According to the literature, several factors impact the chlorides concentration in catalytic reforming catalysts. The reactor temperature and surface area of the support can directly affect the chloride concentration in the catalyst and are the most relevant factors. Still according to the literature, fixed bed catalytic reforming reactors should operate keeping the water to chloride molar ratio between 15 to 25 in the recycle gas aiming the keep the activity of the catalyst, to control this parameter it's necessary to install sample facilities or on line monitoring systems in adequate points aiming to keep this parameter according to the licensor specifications. It's possible to find in the specialized literature chlorides equilibrium curves capable of helping the refiners to control the water to chloride ratio in the catalyst under the specifications defined by the licensors. The presence of only traces of HCl in the recycle gas can indicate that the chloride concentration over the catalyst is low, reducing the acidic function leading to an unbalance between the acidic and metal functions of the catalyst. A suggestion is to carry out a regeneration procedure of the catalyst beds in order to recovery the catalytic activity as recommended to the licensor, another point to check is the paraffinicity of the feed, high paraffins concentration can lead to the reduction of hydrogen purity and RON of the reformate if the severity of the processing unit was not adjusted, as previously mentioned, the paraffin dehydrocyclization are extremely slow and it is necessary to offer adequate residence time to ensure that the paraffin dehydrocyclization reactions occur. Long chain paraffins tend to suffer hydrocracking which involves the reaction of the paraffins with hydrogen to produce methane, ethane, and propane.

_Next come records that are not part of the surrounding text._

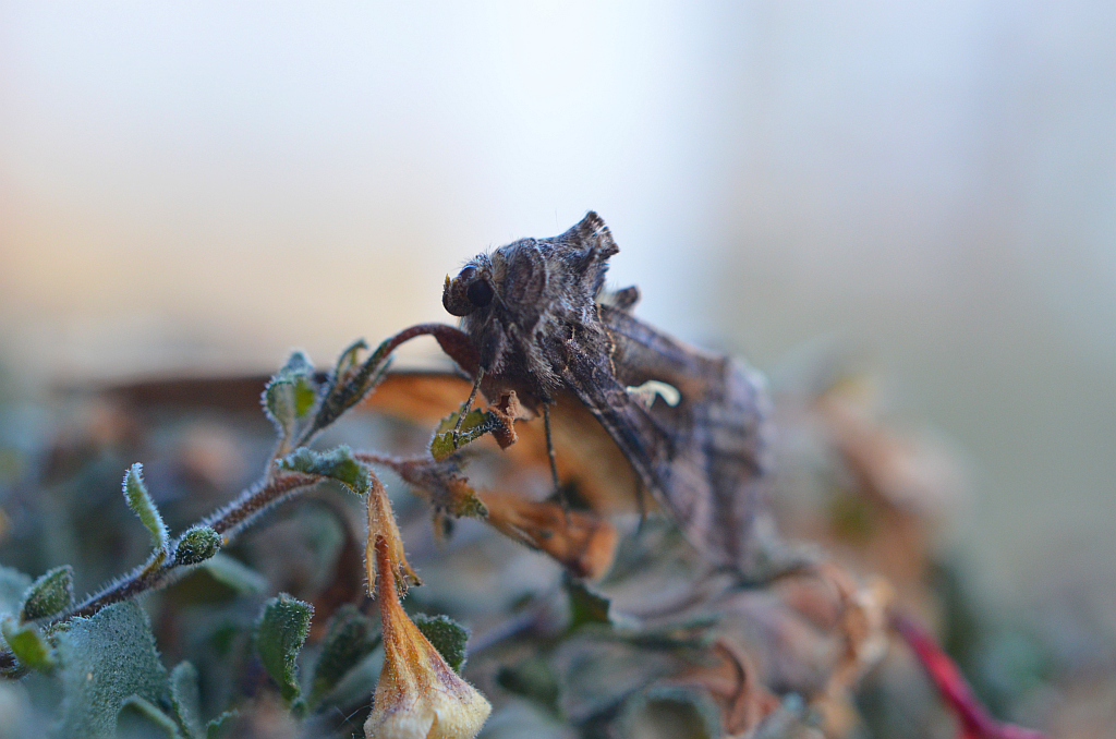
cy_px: 370
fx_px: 1624
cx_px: 558
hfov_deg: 37.9
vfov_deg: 25.6
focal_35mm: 52
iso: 800
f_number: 4
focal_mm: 35
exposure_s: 1/60
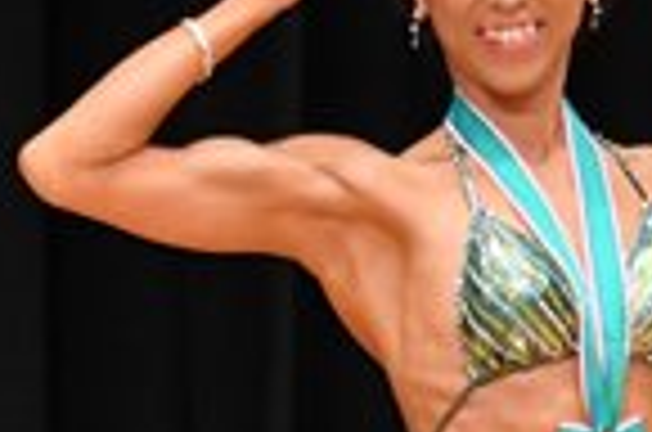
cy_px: 684
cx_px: 591
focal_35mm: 1447
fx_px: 26149
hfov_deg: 1.4
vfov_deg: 0.9
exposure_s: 1/400
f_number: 5.6
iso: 4000
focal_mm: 180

3 - Considering the given information regarding the catalyst (UOP-HYT-1119), this is a Ni-Mo catalyst with high activity and high hydrogen consumption. The poor performance related to the hydrodesulphurization can be related to the low hydrogen/feed ratio caused by the low hydrogen purity, leading to an insufficient hydrogen partial pressure to the hydrotreating reactions. Another point which needs to be checked is the quality of the feed, if the final boiling point of the feed was increased, it will be observed difficulties to remove nitrogen and sulphur.